Excerpt →
▼▼▼
I tried /fallon1.html and scored:

<title>W 0 W!</title>
Nice work.  Here are the goodies in Nick's personal super secret dropbox:
<li><a href="hint.txt">A hint</a> - you'll need it
<li><a href="flagtres.txt">The third flag</a> - you're not hopeless after all
<li><a href="">Big Tom's encrypted pw backups</a> - because that big tub of dumb can never remember them
<!--Note: Still working on file upload capabilities in the P4TCH_4D4MS folder-->

So I got links to the hint, the third flag, and the encrypted backups. Also, a comment at the end suggested another folder called P4TCH_4D4MS with an upload function.

The third flag contained:

# curl -A iPhone
THREE OF 5 FLAGS - you're awesome sauce.

Flag data: TinyHead

The hint contained yet more clues:

Big Tom,

Your password vault is protected with (yep, you guessed it) a PASSWORD!  
And because you were choosing stupidiculous passwords like "password123" and "brakepad" I
enforced new password requirements on you...13 characters baby! MUAHAHAHAHAH!!!

Your password is your wife's nickname "bev" (note it's all lowercase) plus the following:

* One uppercase character
* Two numbers
* Two lowercase characters
* One symbol
* The year Tommy Boy came out in theaters

Yeah, fat man, that's a lot of keys to push but make sure you type them altogether in one 
big chunk ok?  Heh, "big chunk."  A big chunk typing big chunks.  That's funny.



It looked like I had to specify some password cracking rules in order to crack the password protected backup. Not being a fan of brute-forcing and password cracking, I postponed that for a bit and looked into the P4TCH_4D4MS directory instead. As suggested in the comment, it allowed me to upload images. So I tried uploading a jpg:

The file richard.jpg has been uploaded to /uploads. 

Sure enough, the image could be found at Now I tried uploading a .php file and it didn’t work. I got the following message:

Sorry, only JPG, JPEG, PNG & GIF files are allowed, douchenozzle! Sorry, your file was not uploaded.  Want me to save your game of Minesweeper though? 

After some trial and error, I found that I could upload something like test.php.jpeg and it would accept it. I could download that file using curl, but it didn’t appear to be executing the PHP code. It did say in the comment that it was broken, so perhaps this was a troll.

In any case, I moved back to the password cracking. Based on the clues provided on the password format, and after pouring over John’s rules documentation, I came up with the following rule in john.conf that satisfied the password requirements:

$[A-Z] $[0-9]$[0-9] $[a-z]$[a-z] $[$%^&*()\-_+=|\<>\[\]{}#@/~] $1$9$9$5

I used john to generate a wordlist for me using the rule:

# cat /root/tommy/pass.txt
# ./john --wordlist=/root/tommy/pass.txt --stdout --rules:Tommy > /root/tommy/custom_wordlist.txt

The end result was 38,667,200 potential passwords. Time to start cracking:

# ./john --wordlist=/root/tommy/custom_wordlist.txt  /root/tommy/zip.john 
Using default input encoding: UTF-8
Loaded 1 password hash (PKZIP [32/64])
▲▲▲
Supplied data →
▼▼▼
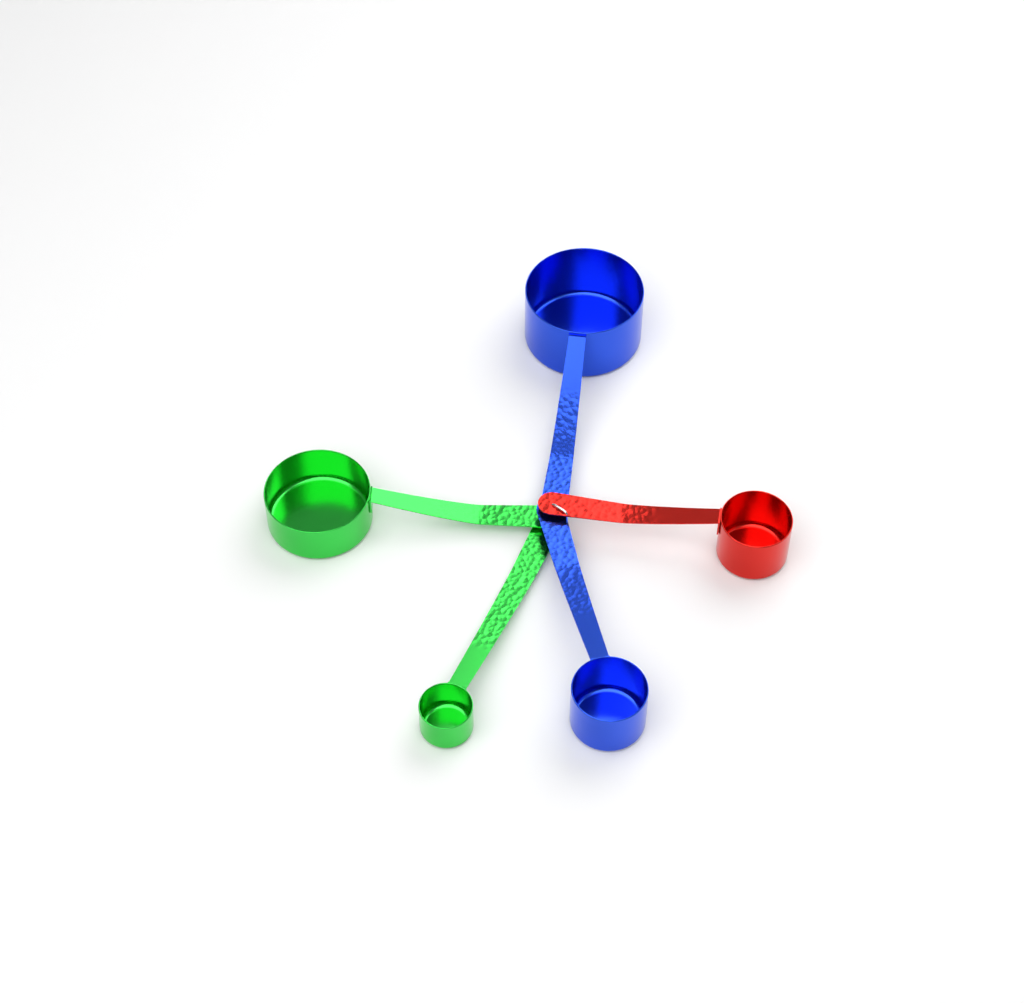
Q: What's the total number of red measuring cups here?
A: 1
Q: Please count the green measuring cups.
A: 2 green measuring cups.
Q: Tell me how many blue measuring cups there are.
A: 2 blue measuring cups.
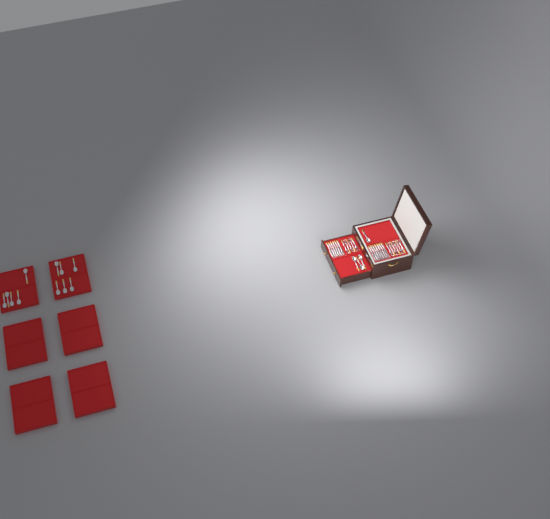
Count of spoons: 15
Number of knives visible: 13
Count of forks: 11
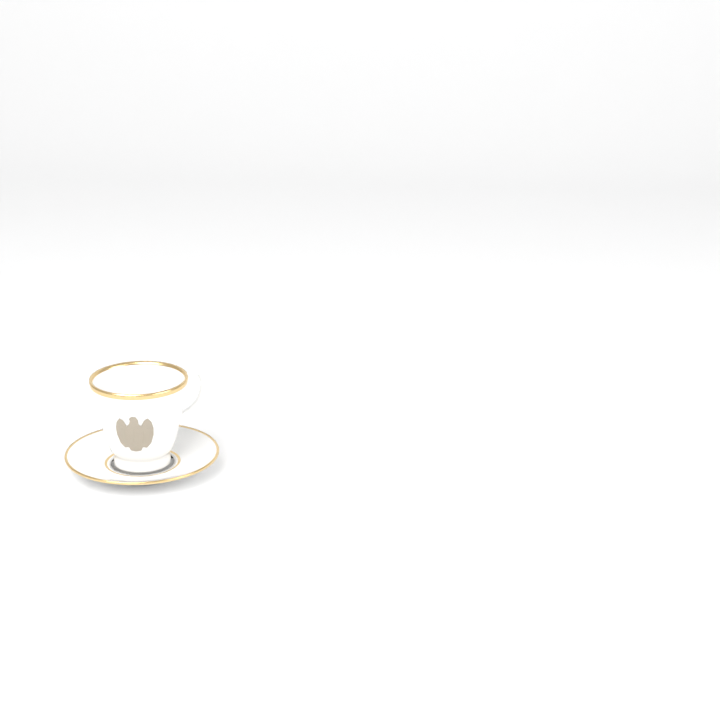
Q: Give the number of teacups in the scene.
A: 1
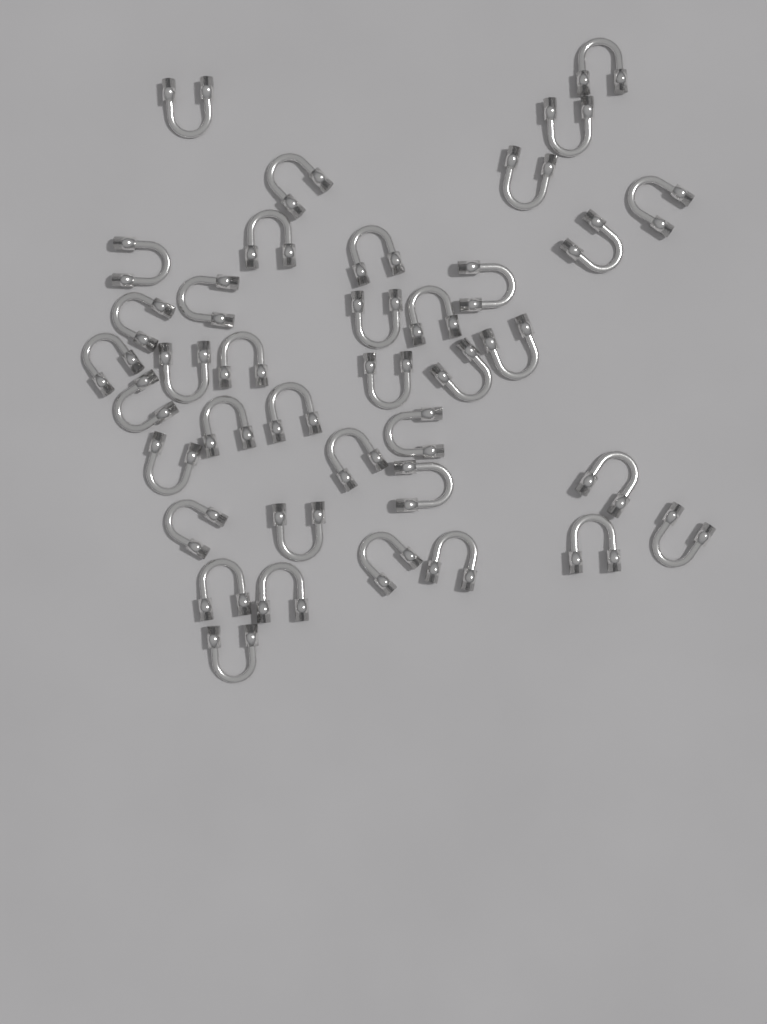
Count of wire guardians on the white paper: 38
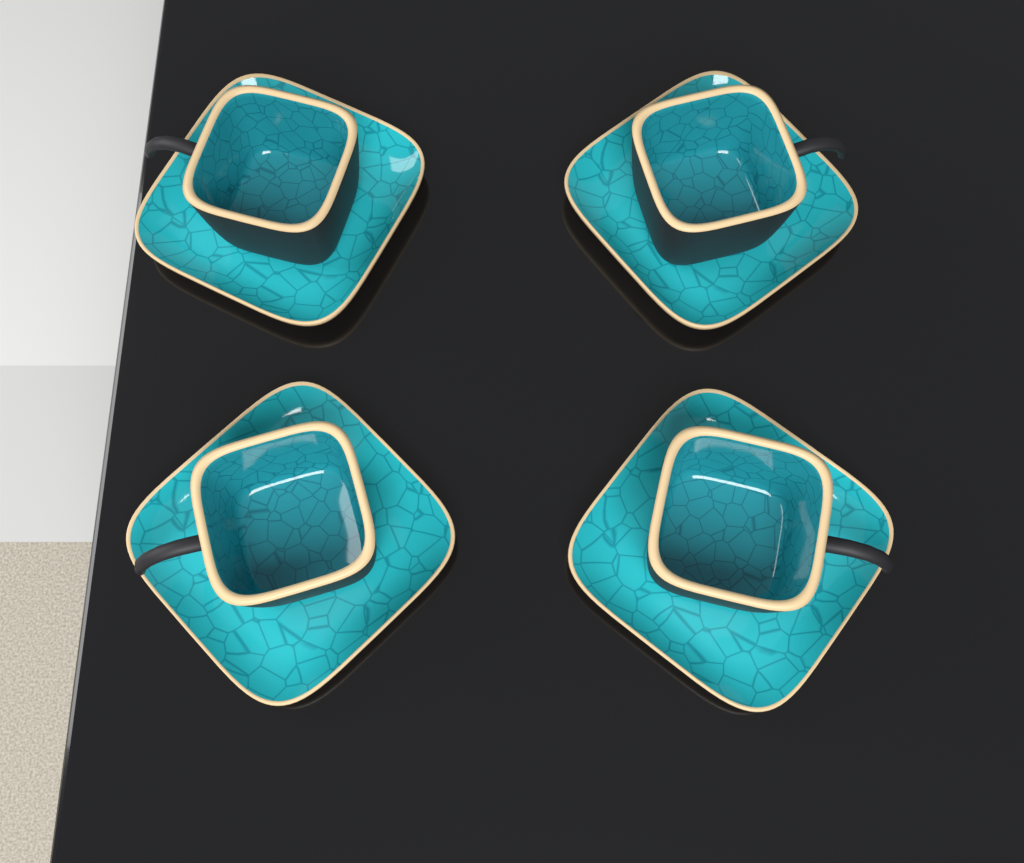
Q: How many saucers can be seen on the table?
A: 4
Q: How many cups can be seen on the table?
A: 4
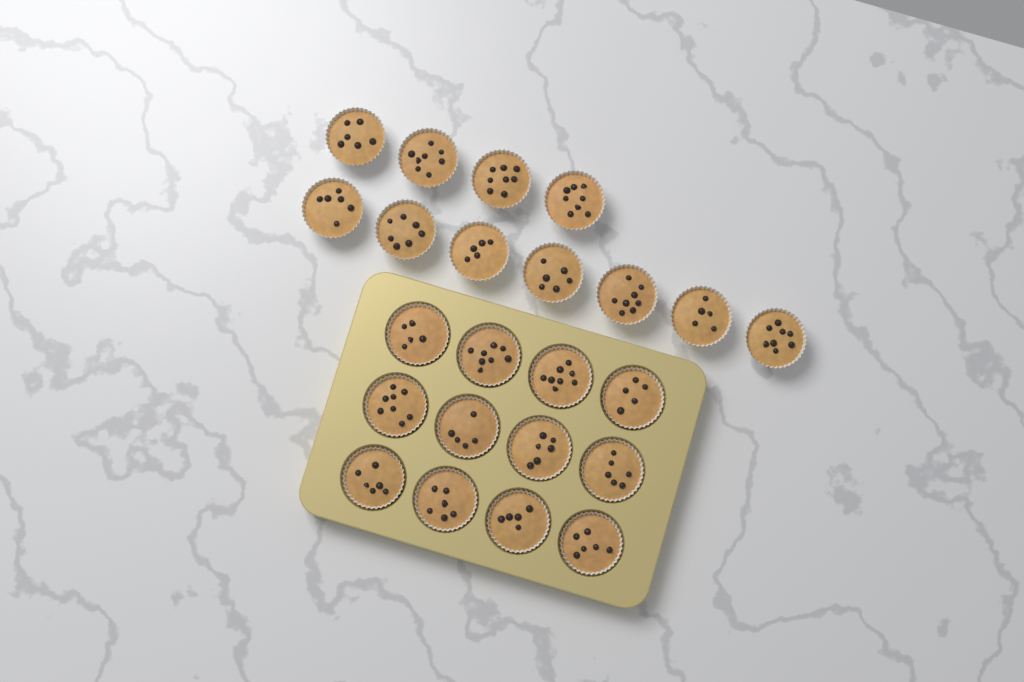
▲▲▲
To be done →
A. Answer these questions from the capture-the-flag walkthrough, one per line:
(i) What flag data did the third flag contain?
(ii) How many characters does the hint say Big Tom's new password must have?
(iii) How many potential passwords did the generated wordlist contain?
B. Pick up the capture-the-flag walkthrough after its final line and continue it.

Outputs in order →
A.
(i) TinyHead
(ii) 13
(iii) 38,667,200

B.
Warning: OpenMP is disabled; a non-OpenMP build may be faster
Press 'q' or Ctrl-C to abort, almost any other key for status
bevH00tr$1995    (
1g 0:00:00:01 DONE (2016-09-06 16:40) 0.5434g/s 5665Kp/s 5665Kc/s 5665KC/s bevH00re<1995..bevH00yi]1995
Use the "--show" option to display all of the cracked passwords reliably
Session completed

Got it. Password was bevH00tr$1995

# unzip 
[] passwords.txt password: 
  inflating: passwords.txt           

Now to finally see what was in here.

# cat passwords.txt
Sandusky Banking Site
Username: BigTommyC
Password: money (wedding site)
Username: TomC
Password: wedding

Callahan Auto Server
Username: bigtommysenior
Password: fatguyinalittlecoat

Note: after the "fatguyinalittlecoat" part there are some numbers, but I don't remember what they are.
However, I wrote myself a draft on the company blog with that information.

Callahan Company Blog
Username: bigtom(I think?)
Password: ??? 
Note: Whenever I ask Nick what the password is, he starts singing that famous Queen song.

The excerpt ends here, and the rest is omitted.